Iowa Senator Charles Grassley is among some farm state senators who are calling for investigations of beef packing companies following the surge in wholesale beef prices that led to extreme processing profit margins. Texas Congressman Mike Conaway told AgriTalk Tuesday he thinks a probe into packer profits is likely.
Cattlemen have complained that surging meat prices due to the COVID-19 crisis hoarding did not translate into higher cattle prices. During the crisis, CME futures prices plunged lower along with the stock market, but wholesale beef prices rose 22% to a peak near $257 per cwt.
The combination of peak wholesale prices and lower cash cattle prices saw estimated packer margins at $510 per head the week ending March 20, and climbing to $555 per head the week ending March 27, according to the Sterling Beef Profit Tracker.
Senator Grassley wrote on Twitter that U.S. Department of Agriculture, Department of Justice and Commodity Futures Trading Commission probes may be needed to determine why ranchers did not benefit from soaring meat demand.
"Beef is flying off grocery shelves but farmers are seeing prices go down," Grassley said. "If packers are illegally manipulating markets during crisis, we need USDA & DOJ & CFTC to investigate + help farmers. Four companies control 80% of market & they're taking advantage."
Four U.S. Senators from South Dakota, North Dakota and Montana sent a letter to the Justice Department calling for a price-fixing investigation, according to a Reuters report.
In an AgriTalk interview with host Chip Flory on Tuesday, Conaway, representing Texas’ 11th district, said he believes there will be an investigation.

**PROBLEMS TO SOLVE**:
1) Decide whether each statement agrees with the beef packer report: (a) wholesale beef prices rose 22% during the crisis; (b) estimated packer margins fell from the week ending March 20 to the week ending March 27; (c) five senators sent a letter to the Justice Department. Answer yes or no for each and quote the deciding words of the report.
2) Write the next few sentences of the beef packer report, picking up after its final sentence.
The material that follows has no connection to the beef packer report.

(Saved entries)
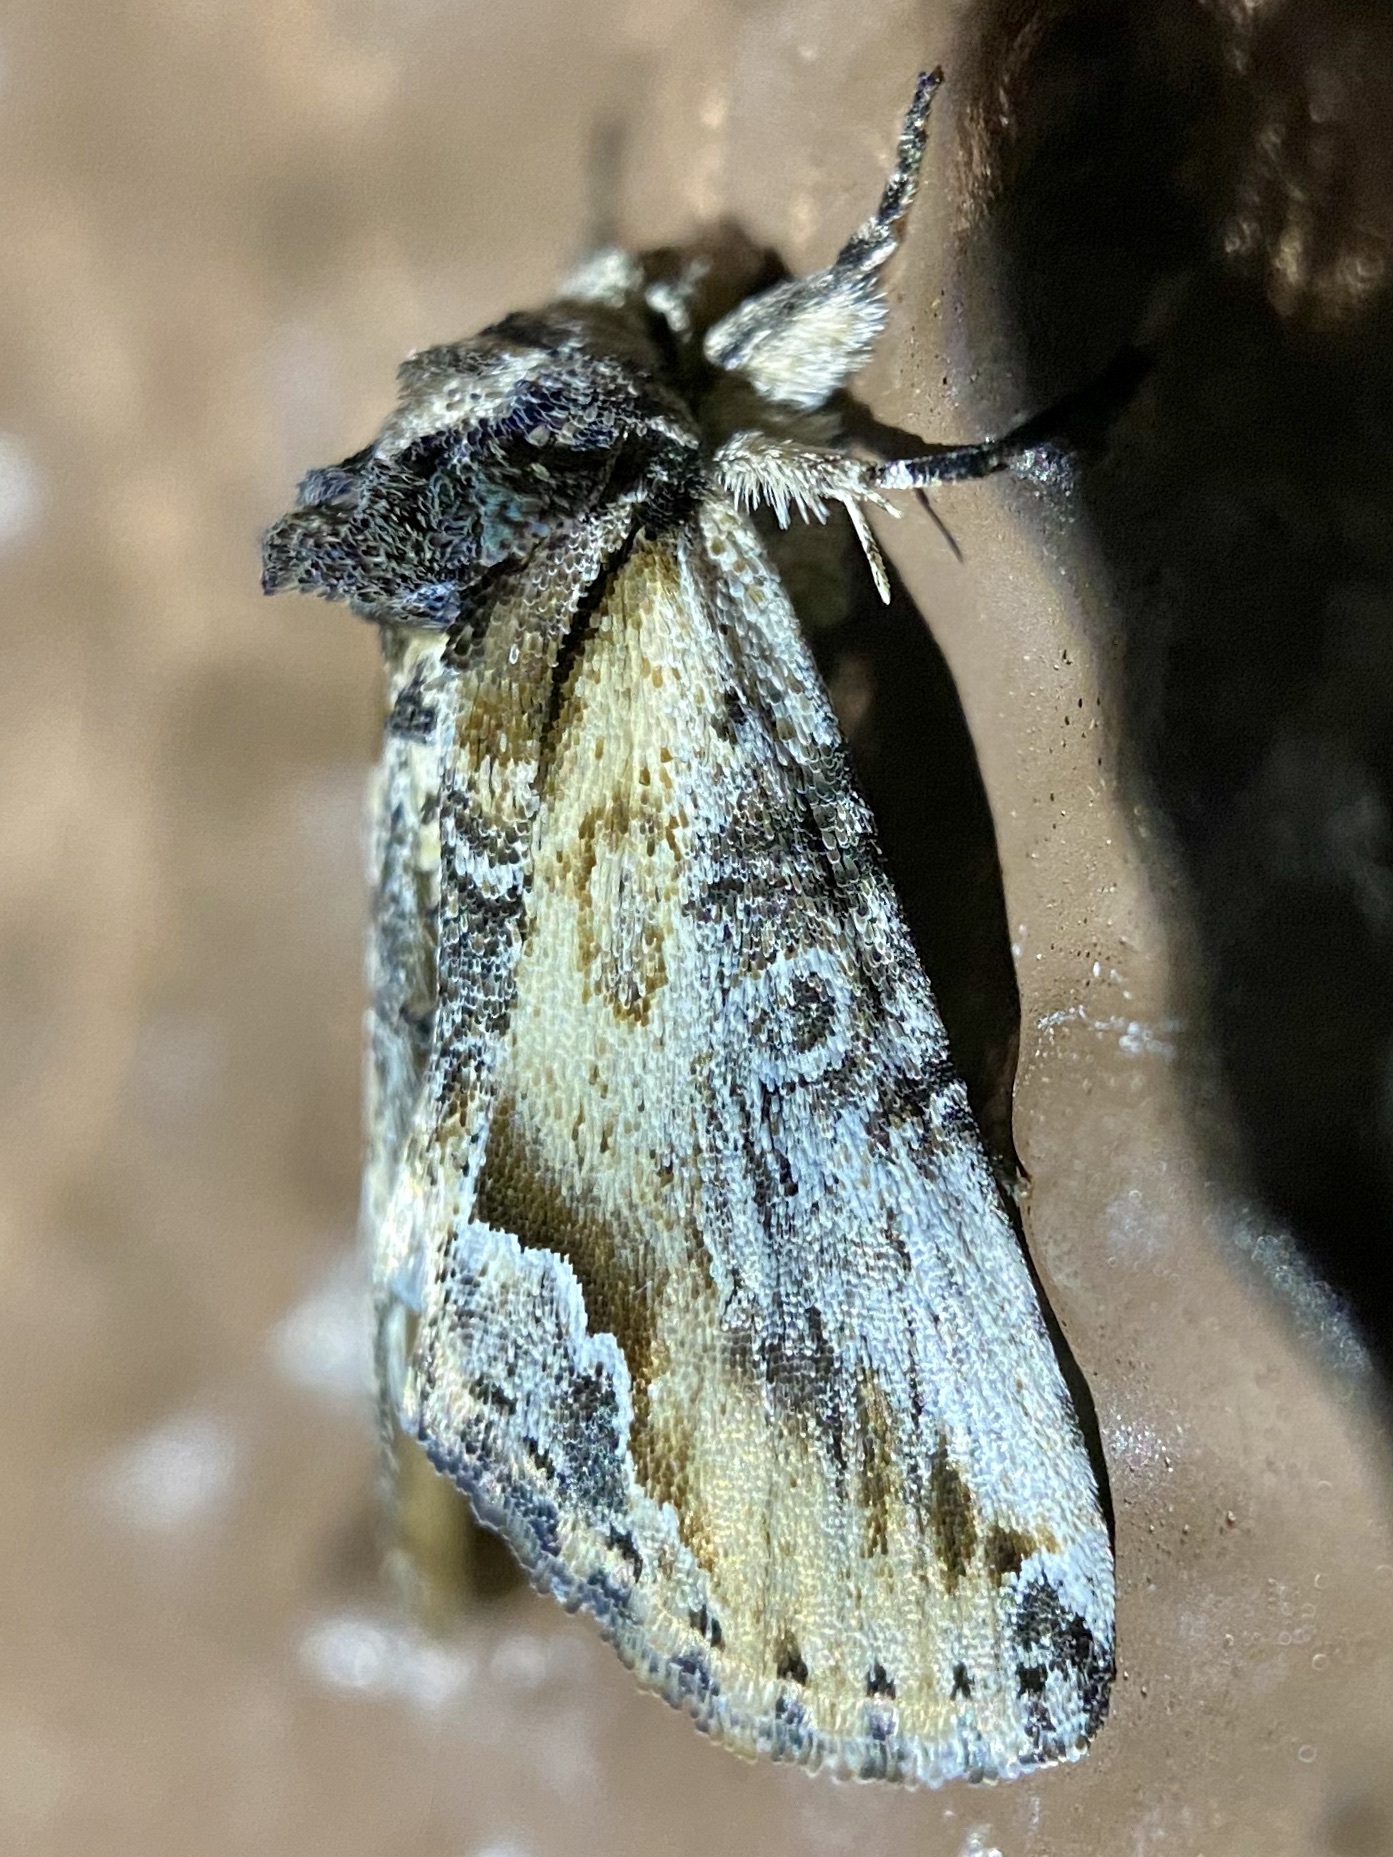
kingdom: Animalia
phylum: Arthropoda
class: Insecta
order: Lepidoptera
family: Noctuidae
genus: Prothrinax
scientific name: Prothrinax luteomedia
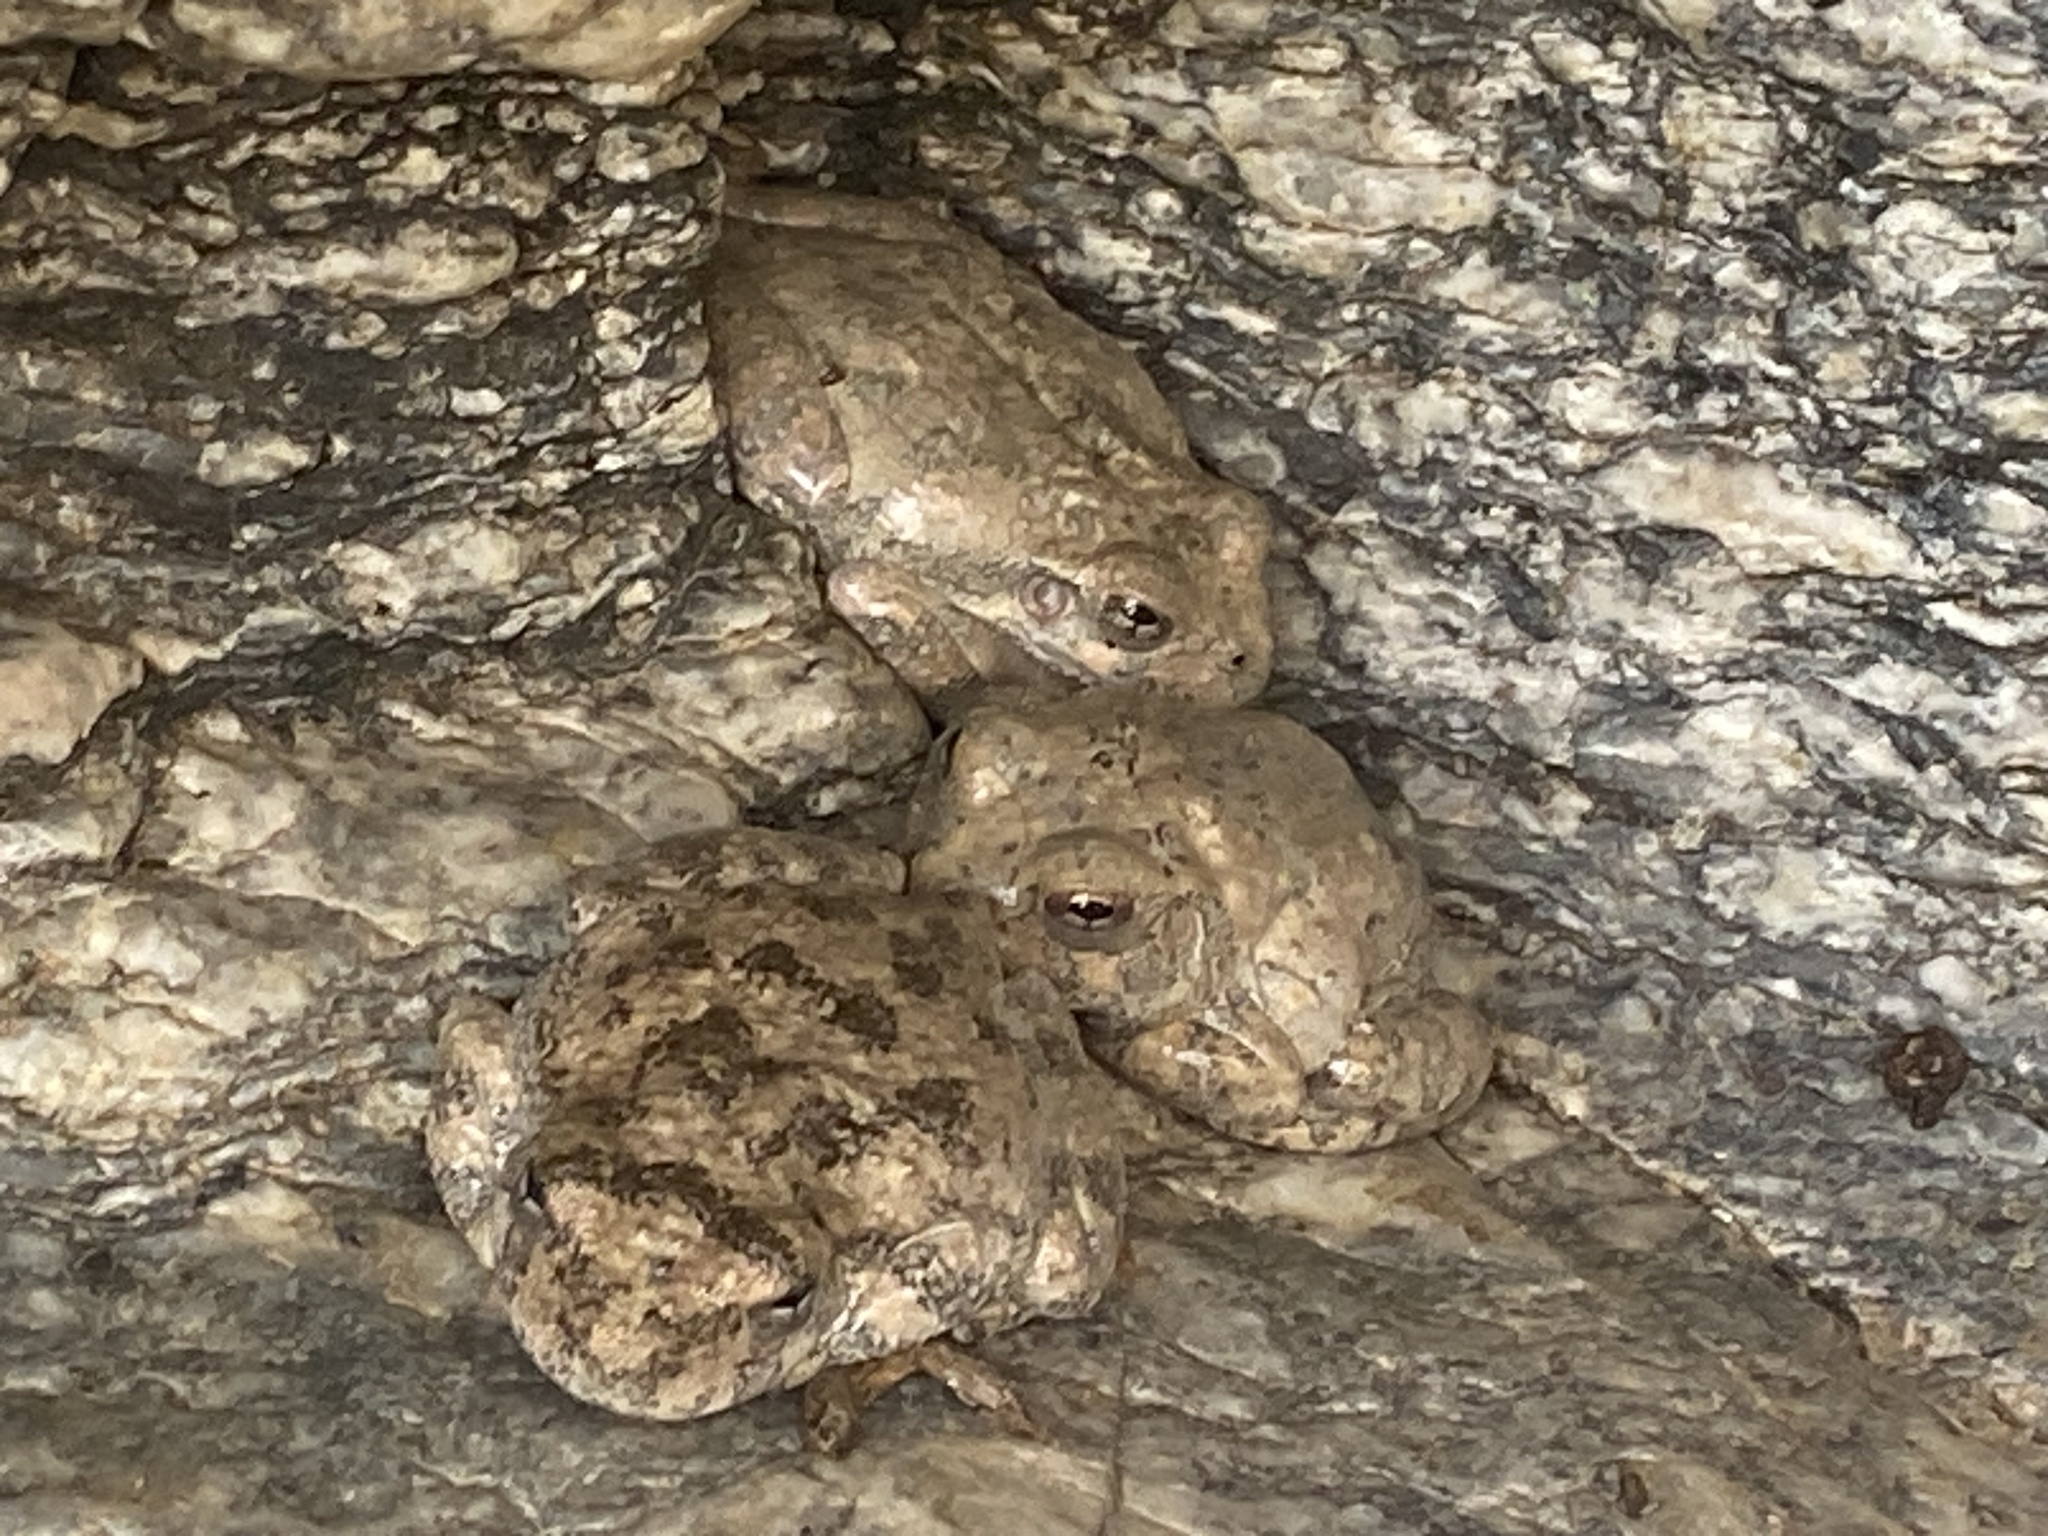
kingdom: Animalia
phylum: Chordata
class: Amphibia
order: Anura
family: Hylidae
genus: Dryophytes
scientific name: Dryophytes arenicolor
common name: Canyon treefrog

**RESULTS**:
1)
(a) Yes: "wholesale beef prices rose 22% to a peak near $257 per cwt."
(b) No: "$510 per head the week ending March 20, and climbing to $555 per head the week ending March 27"
(c) No: "Four U.S. Senators from South Dakota, North Dakota and Montana sent a letter to the Justice Department"

2)
“We've got a regulatory scheme in place that is constantly looking for this issue,” Conaway said. “Some of this disruption is generally new. I mean, Americans got 54% of their food through restaurants before this event. And now that has switched. Grocery stores are buying more meat and restaurants are buying less meat. How the distribution system reacts to that, in the short-term, maybe part of what’s going on.”
Reuters reported Cargill said it is a committed buyer in the cash market for cattle, and Tyson said it wants cattle producers to succeed and paid them a premium last week.
"This is an uncertain and unprecedented time, where food service beef demand has come to an immediate and virtual standstill, while retail demand has increased," Tyson told Reuters.
Congressman Conaway told AgriTalk, “My guess is that when the smoke clears, there will be another investigation. But, right now there’s not much we can do that's going to satisfy anybody in the short-term. What we need to make sure of is that cattlemen are growing cattle and the processors are still processing meat and getting it to the grocery store so we can feed America while we fight this fight against coronavirus.”
Last summer, USDA launched an investigation of potential price manipulation in the wake of the fire at Tyson's Holcomb, Kans. processing facility. That investigation is still under review.